Ben Stokes has always been a match-winner and a leader, says England team-mate Mark Wood
Wood: "He leads through the way he speaks, through his actions and the way he trains"
Wednesday 28 August 2019 09:23, UK
Mark Wood has opened up on the attributes that make his Durham and England team-mate Ben Stokes such a special talent.
Headingley rose to acclaim one of English sport's greatest individual performances as Stokes masterminded his country's great escape on Sunday afternoon, levelling the Ashes series with a wicket to spare.
The England left-hander displayed resilience, courage, no little skill and flair to score 135 over five hours to seal his country's biggest fourth-innings chase in Test cricket - and Wood has lifted the lid on what makes him so special.

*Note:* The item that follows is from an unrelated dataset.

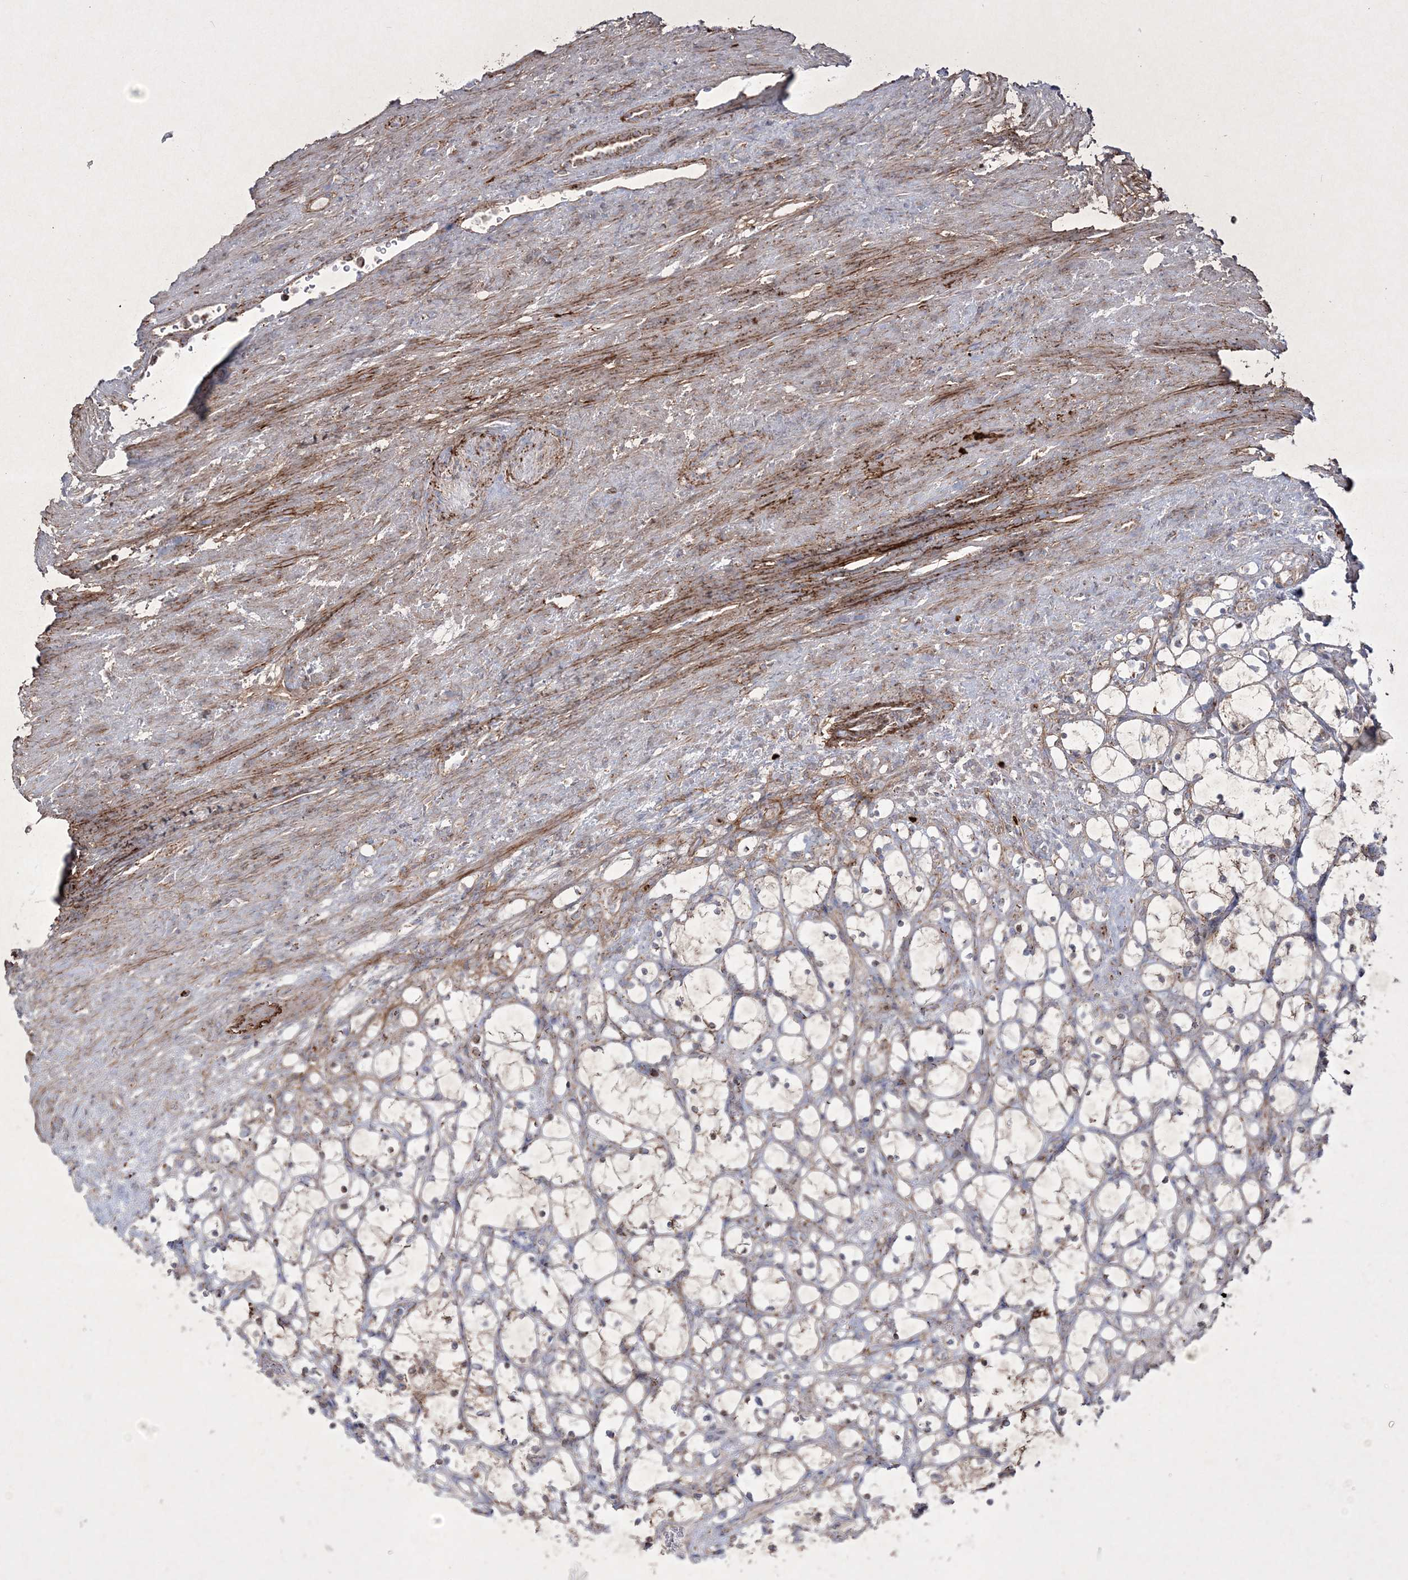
{"staining": {"intensity": "weak", "quantity": "<25%", "location": "cytoplasmic/membranous"}, "tissue": "renal cancer", "cell_type": "Tumor cells", "image_type": "cancer", "snomed": [{"axis": "morphology", "description": "Adenocarcinoma, NOS"}, {"axis": "topography", "description": "Kidney"}], "caption": "A high-resolution histopathology image shows immunohistochemistry (IHC) staining of renal cancer, which exhibits no significant expression in tumor cells.", "gene": "RICTOR", "patient": {"sex": "female", "age": 69}}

"I think it's a mixture of things - self-belief is high among them," Wood told Sky Sports. "In those situations, he always believes he can do it.
"Ever since we were in the academy, he was the go-to man. He was the most competitive and the most determined to prove everyone wrong.
"He's a special talent who drives everybody with them, and he's just an amazing person, really.
"He's always been a match-winner and a leader. He's not your typical captain, but he leads through the way he speaks, through his actions and the way he trains, he's the hardest worker in our group.
"The freak catch he took in 2015 Ashes [a one-handed grab off an Adam Voges edge], and the catch he took on the boundary against South Africa early in the World Cup [a one-handed take to dismiss Andile Phehlukwayo] - some people think that's a fluke, but he actually practices that in training.
"The concentration and determination he had at the end there, that's what sets him apart from everybody else."
Stokes' match-winning efforts at Headingley have also seen him rise to career-high positions in the ICC Test rankings among both batsmen and all-rounders.
The 28-year-old is now 13th in the batting standings, a climb of 13 places, while he has moved up two spots to second in the all-rounders category, behind West Indies captain Jason Holder.
Wood joined Stokes at the crease in the nerve-shredding World Cup final at a spellbound Lord's last month, so what would the advice have been for Jack Leach?
"Stokes would have just told him not to get out!" he added. "When I got out there [in the World Cup final] he said that he was going to take five, you take one, always back up because we'll look for two at times.
"Even at times when I was backing him up and I'd be halfway down the pitch, he'd send me back if it was only one. Leachy played his part just as much as Stokesy.
"I didn't manage to keep my wicket, but for someone like Leachy with his glasses on to hold his end of the bargain up, it was perfect."